Dataset items
+ + +
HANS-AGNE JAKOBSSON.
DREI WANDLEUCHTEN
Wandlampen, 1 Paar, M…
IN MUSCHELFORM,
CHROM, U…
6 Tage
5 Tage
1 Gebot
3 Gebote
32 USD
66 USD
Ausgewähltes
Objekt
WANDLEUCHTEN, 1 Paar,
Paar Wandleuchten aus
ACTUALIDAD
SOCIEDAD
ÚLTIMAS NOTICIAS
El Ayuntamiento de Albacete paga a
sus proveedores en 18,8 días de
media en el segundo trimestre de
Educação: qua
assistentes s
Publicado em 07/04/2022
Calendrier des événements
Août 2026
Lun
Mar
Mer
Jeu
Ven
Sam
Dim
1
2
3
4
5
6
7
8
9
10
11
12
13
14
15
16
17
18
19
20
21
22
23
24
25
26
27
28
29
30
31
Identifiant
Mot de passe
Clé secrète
+ + +
ABOUT THIS TASK:
Copy from the entries above each line in which the string "Paar" can be found.

ANSWER SECTION:
Wandlampen, 1 Paar, M…
WANDLEUCHTEN, 1 Paar,
Paar Wandleuchten aus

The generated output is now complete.